A family drying their corn, coffee, laundry, and firewood
Another family drying their coffee
Zapatista chicken, crossing the road. It's amazing when you live in an agrarian society and realize how many of our expressions come from our own agrarian past
Here's what the actual beans look like. There are several colors of beans in here.
A home nearby had some seven different kinds of fruit, including peaches and various types of citrus. They also grew chayote, and beans. They cut down wood for fuel. I guess the need for firewood explains the nursery of baby pine trees Agroecology was growing. When I first saw them, I couldn’t figure out what they were for since you can’t really eat a pine tree. We also saw wild ginger growing.
As we walked along the road, Peter hailed every car that went past, asking if they’d give us a lift to San Cristobal. Finally one said yes, and we hopped in (me, Peter, Rich, and an Italian girl who had also been at the Caracol). That’s not what I call a cab. That’s what I call hitchhiking. And this was officially the first time in my life I’ve ever done it. But whatever.
On the way back, Peter pointed out various sites. He showed us where a church stood on the site of an ancient Mayan temple, and told us about arnica, a yellow medicinal flower that grows among the corn. He told us about the government's counter-insurgency efforts, and pointed out a government welfare distribution, where tons of indigenous people were lined up along the street, probably to receive cash. Because the Zapatistas refuse to take anything from the government, the Mexican government has lured many people away from the Zapatista movement by giving them free floors, pesticides, herbicides, fertilizer, mattresses, or just plain cash.
Mountain with church and former Mayan temple. There's also a Mayan ballcourt there.
A milpa, with medicinal yellow flowers growing in it.
Me standing next to the corn. Look how tall it is!
Corn growing on a steep slope. This is pretty common in Chiapas.
A group of indigenous people walking home from a government welfare distribution site.
Peter pointed out Reserva Huitapec, a preserve of virgin cloud forest that was sponsored by major environmental organizations. The Mexican government kept selling off property within this reserve for houses, and the owners of Casa del Pan, Americans, had an enormous house up there.
Finally, the Zapatistas got pissed at the selling off of precious forest land, and they began patrolling the top of the hill, along the edge of the last line of properties to prevent further development.
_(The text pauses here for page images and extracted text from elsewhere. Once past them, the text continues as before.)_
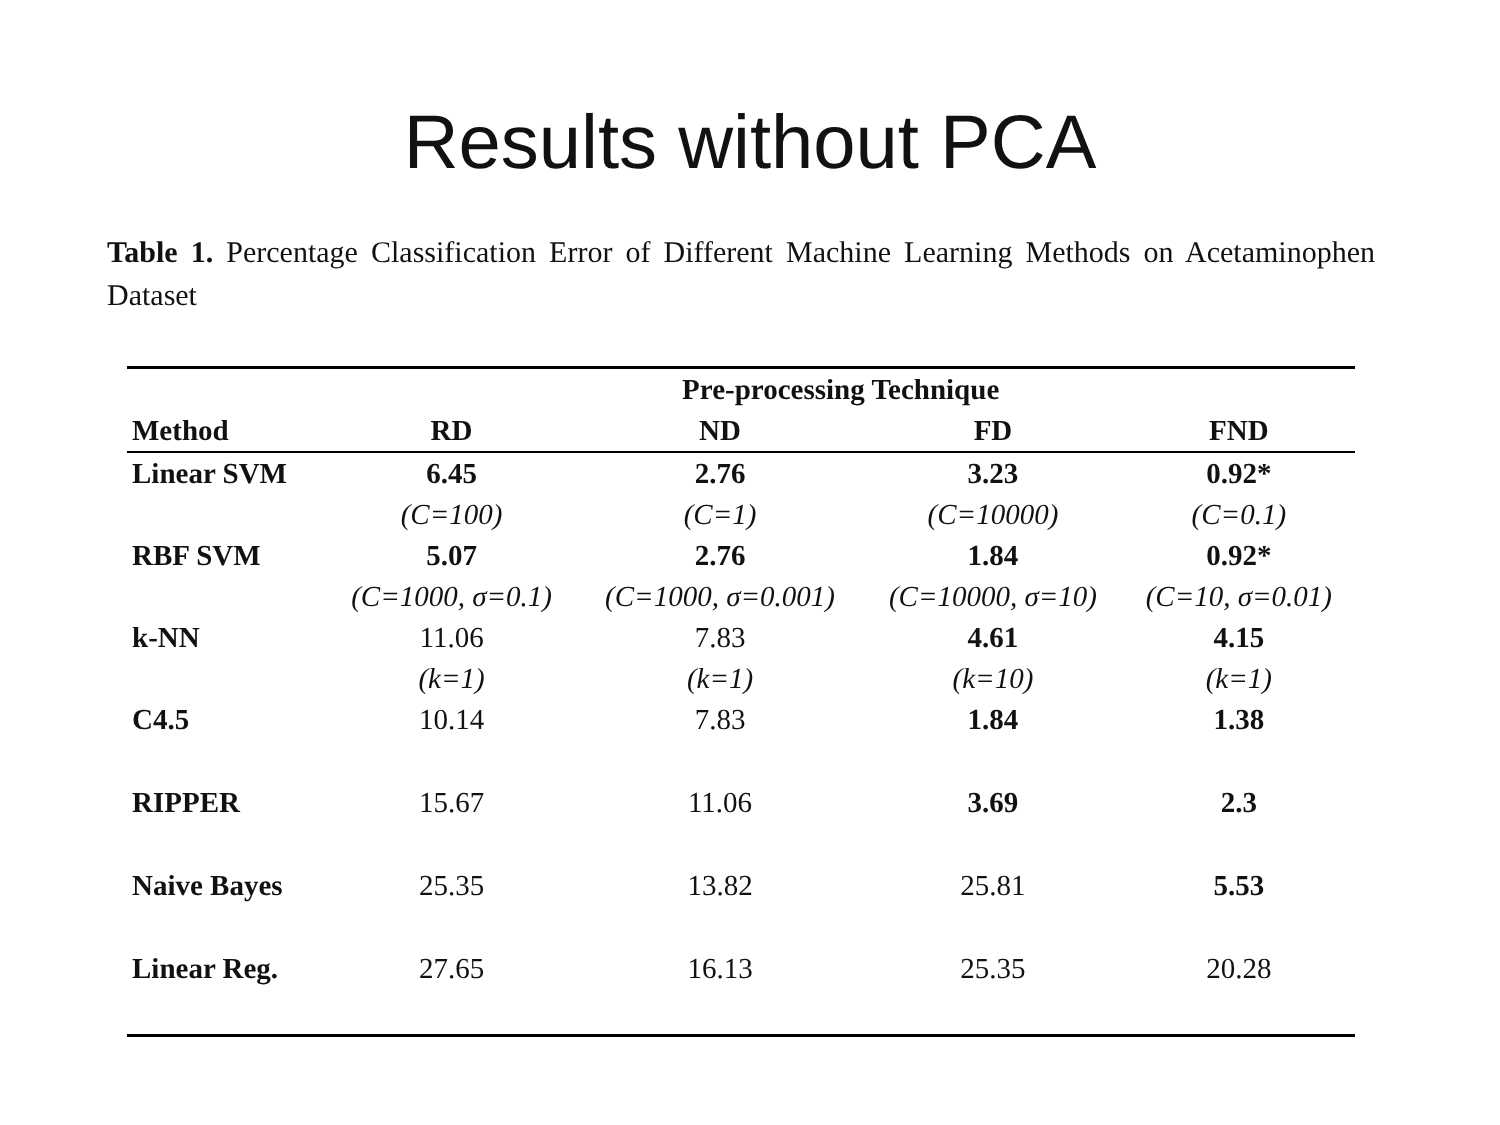Results without PCA
Table 1. Percentage Classification Error of Different Machine Learning Methods on Acetaminophen Dataset
| | Pre-processing Technique | | | |
| --- | --- | --- | --- | --- |
| Method | RD | ND | FD | FND |
| Linear SVM | 6.45 | 2.76 | 3.23 | 0.92* |
| | (C=100) | (C=1) | (C=10000) | (C=0.1) |
| RBF SVM | 5.07 | 2.76 | 1.84 | 0.92* |
| | (C=1000, σ=0.1) | (C=1000, σ=0.001) | (C=10000, σ=10) | (C=10, σ=0.01) |
| k-NN | 11.06 | 7.83 | 4.61 | 4.15 |
| | (k=1) | (k=1) | (k=10) | (k=1) |
| C4.5 | 10.14 | 7.83 | 1.84 | 1.38 |
| RIPPER | 15.67 | 11.06 | 3.69 | 2.3 |
| Naive Bayes | 25.35 | 13.82 | 25.81 | 5.53 |
| Linear Reg. | 27.65 | 16.13 | 25.35 | 20.28 |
Now the owners of Casa del Pan had people in black masks patrolling the lines of their property. I began to regret the meal I had eaten at Casa del Pan. You’ve got to be a fucking hypocrite to own an eco-restaurant and then cut down virgin forest in a protected area to build a huge house.
The car let us out in an unfamiliar (to me) part of San Cristobal and we walked a few blocks, through the market (where we bought tamales and tortillas), to a parking lot (which was also a car repair shop) where Peter thought Raquel would park. She wasn’t there yet. Peter told me he had to run an errand or two and asked what I wanted to do. I wanted to shower, and I said so, thinking it was absolutely impossible. To my great surprise, Peter told me that the auto shop we were at had showers. What???
Turns out, a shower cost only 30 pesos plus three more for a towel. We agreed to meet in front of Casa del Pan in 20 minutes, and I took my shower. I had no soap or shampoo to use – it was packed in Raquel’s car – but the shower was wonderful all the same.
After my shower, I walked to our meeting place at Casa del Pan and sat down to wait, ordering a juice drink to justify my presence. I didn't want to leave the meeting place, and there wasn't really anywhere else nearby to sit (or to eat). I cringed as I handed over my $2 for the mix of orange, banana, guava, and ginger.